Bruce Momjian [Tue, 18 Apr 2006 00:52:41 +0000 (00:52 +0000)]
Document that errors are not output by log_statement (was they were in
8.0), and add as suggestion to use log_min_error_statement for this
purpose. I also fixed the code so the first EXECUTE has it's prepare,
rather than the last which is what was in the current code. Also remove
"protocol" prefix for SQL EXECUTE output because it is not accurate.
Tom Lane [Thu, 13 Apr 2006 18:01:38 +0000 (18:01 +0000)]
Fix similar_escape() so that SIMILAR TO works properly for patterns involving
alternatives ("|" symbol). The original coding allowed the added ^ and $
constraints to be absorbed into the first and last alternatives, producing
a pattern that would match more than it should. Per report from Eric Noriega.

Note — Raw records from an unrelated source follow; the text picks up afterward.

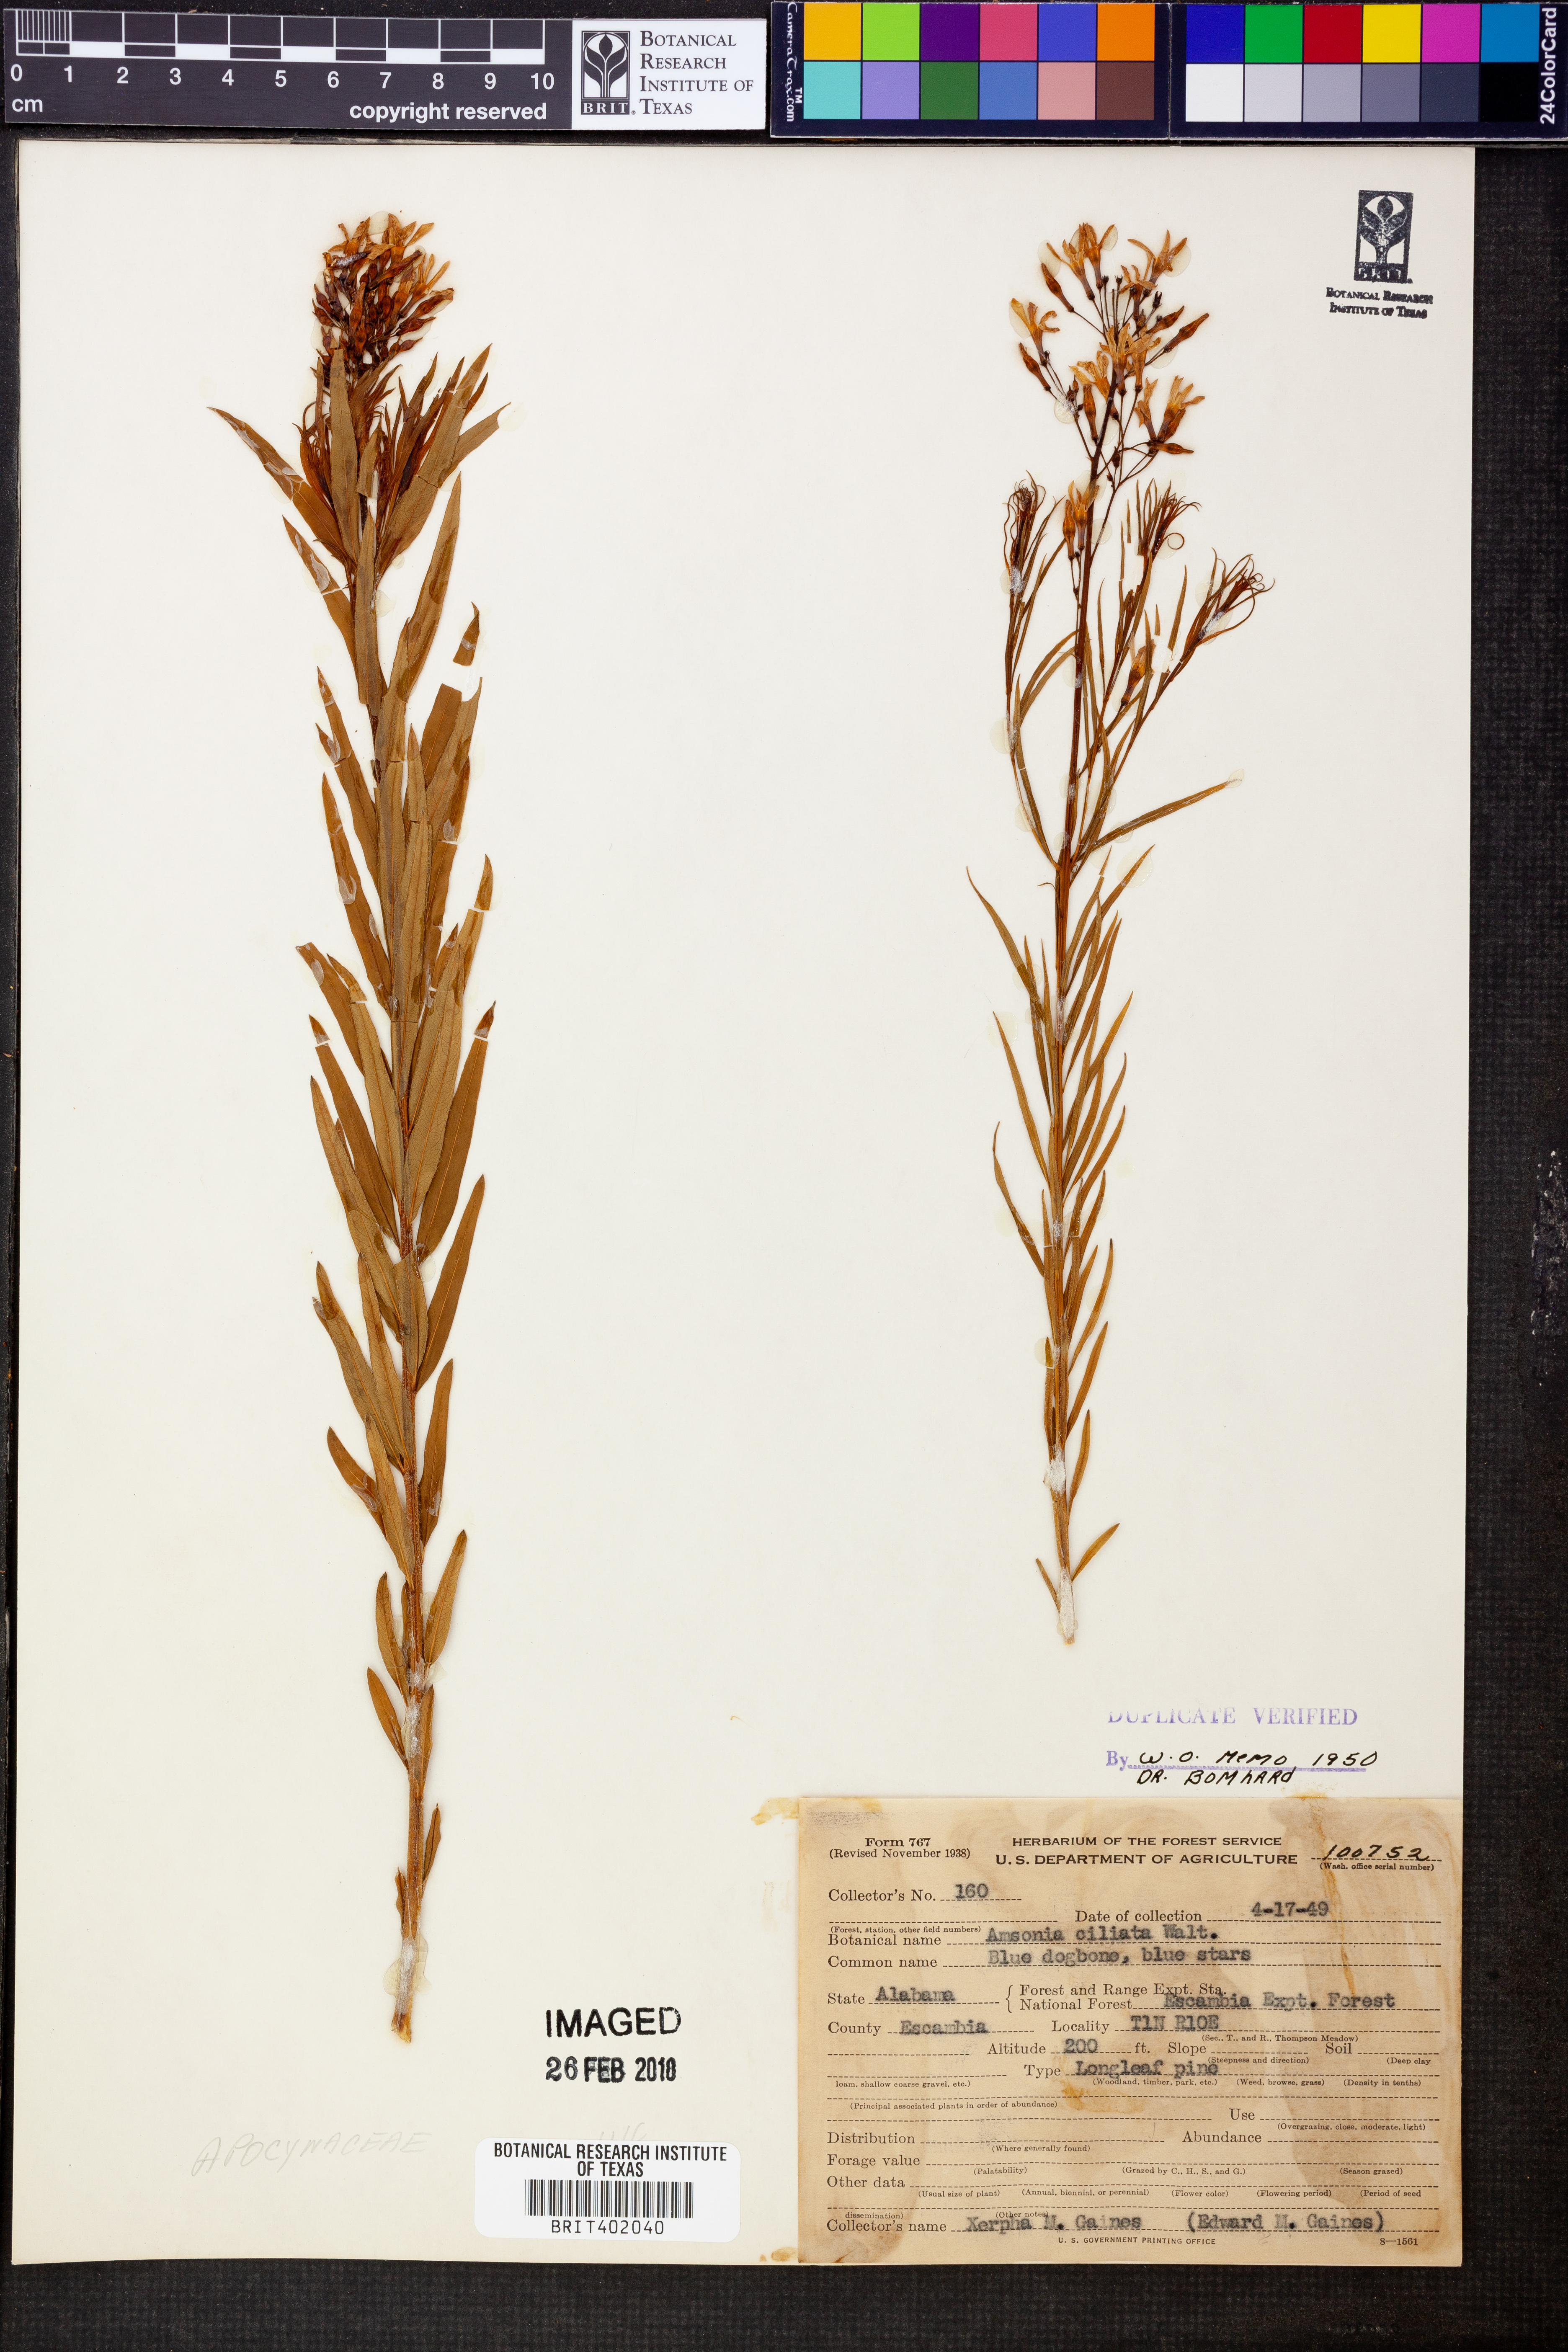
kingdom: Plantae
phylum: Tracheophyta
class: Magnoliopsida
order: Gentianales
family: Apocynaceae
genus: Amsonia
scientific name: Amsonia ciliata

I also changed the pattern to add an ARE director ("***:"), ensuring that
SIMILAR TO patterns do not change behavior if regex_flavor is changed. This
is necessary to make the non-capturing parentheses work, and seems like a
good idea on general principles.
Back-patched as far as 7.4. 7.3 also has the bug, but a fix seems impractical
because that version's regex engine doesn't have non-capturing parens.
Bruce Momjian [Thu, 13 Apr 2006 11:42:35 +0000 (11:42 +0000)]
Update AIX FAQ:
At any rate, here's a revision to CVS HEAD to reflect some changes by
myself and by Seneca Cunningham for the AIX FAQ. It touches on the
following issues:
1. memcpy pointer patch for dynahash.c
2. AIX memory management, which can, for 32 bit cases, bite people
quite unexpectedly...
Tom Lane [Wed, 12 Apr 2006 22:19:01 +0000 (22:19 +0000)]
Fix pg_restore -n option to do what the man page says it does. The
original coding only worked if one of the selTypes restriction options
was also given. Per report from Nick Johnson.